_WORK TO BE COMPLETED:_ Every line below must be reproduced exactly. Copy them all.
### DATASET CONTENT ###
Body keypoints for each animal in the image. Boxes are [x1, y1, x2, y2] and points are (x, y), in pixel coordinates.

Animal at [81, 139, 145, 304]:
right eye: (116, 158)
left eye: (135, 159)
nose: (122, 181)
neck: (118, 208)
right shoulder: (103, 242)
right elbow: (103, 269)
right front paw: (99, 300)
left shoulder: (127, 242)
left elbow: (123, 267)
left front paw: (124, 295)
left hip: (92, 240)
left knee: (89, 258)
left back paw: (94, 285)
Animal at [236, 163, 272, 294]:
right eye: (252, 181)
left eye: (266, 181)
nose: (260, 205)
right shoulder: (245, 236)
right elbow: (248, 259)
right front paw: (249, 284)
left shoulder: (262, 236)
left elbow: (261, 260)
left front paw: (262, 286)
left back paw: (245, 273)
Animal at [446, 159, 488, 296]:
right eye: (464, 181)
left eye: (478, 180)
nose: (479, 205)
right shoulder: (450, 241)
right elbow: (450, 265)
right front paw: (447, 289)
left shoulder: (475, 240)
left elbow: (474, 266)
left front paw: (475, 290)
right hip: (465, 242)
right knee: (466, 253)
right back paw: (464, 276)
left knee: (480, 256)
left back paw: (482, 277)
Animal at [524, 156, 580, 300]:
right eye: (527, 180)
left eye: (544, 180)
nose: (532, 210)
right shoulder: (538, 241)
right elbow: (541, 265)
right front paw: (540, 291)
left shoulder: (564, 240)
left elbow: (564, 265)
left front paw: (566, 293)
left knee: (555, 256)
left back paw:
###
_SOLUTION FOR THIS EXERCISE:_
Body keypoints for each animal in the image. Boxes are [x1, y1, x2, y2] and points are (x, y), in pixel coordinates.

Animal at [81, 139, 145, 304]:
right eye: (116, 158)
left eye: (135, 159)
nose: (122, 181)
neck: (118, 208)
right shoulder: (103, 242)
right elbow: (103, 269)
right front paw: (99, 300)
left shoulder: (127, 242)
left elbow: (123, 267)
left front paw: (124, 295)
left hip: (92, 240)
left knee: (89, 258)
left back paw: (94, 285)
Animal at [236, 163, 272, 294]:
right eye: (252, 181)
left eye: (266, 181)
nose: (260, 205)
right shoulder: (245, 236)
right elbow: (248, 259)
right front paw: (249, 284)
left shoulder: (262, 236)
left elbow: (261, 260)
left front paw: (262, 286)
left back paw: (245, 273)
Animal at [446, 159, 488, 296]:
right eye: (464, 181)
left eye: (478, 180)
nose: (479, 205)
right shoulder: (450, 241)
right elbow: (450, 265)
right front paw: (447, 289)
left shoulder: (475, 240)
left elbow: (474, 266)
left front paw: (475, 290)
right hip: (465, 242)
right knee: (466, 253)
right back paw: (464, 276)
left knee: (480, 256)
left back paw: (482, 277)
Animal at [524, 156, 580, 300]:
right eye: (527, 180)
left eye: (544, 180)
nose: (532, 210)
right shoulder: (538, 241)
right elbow: (541, 265)
right front paw: (540, 291)
left shoulder: (564, 240)
left elbow: (564, 265)
left front paw: (566, 293)
left knee: (555, 256)
left back paw:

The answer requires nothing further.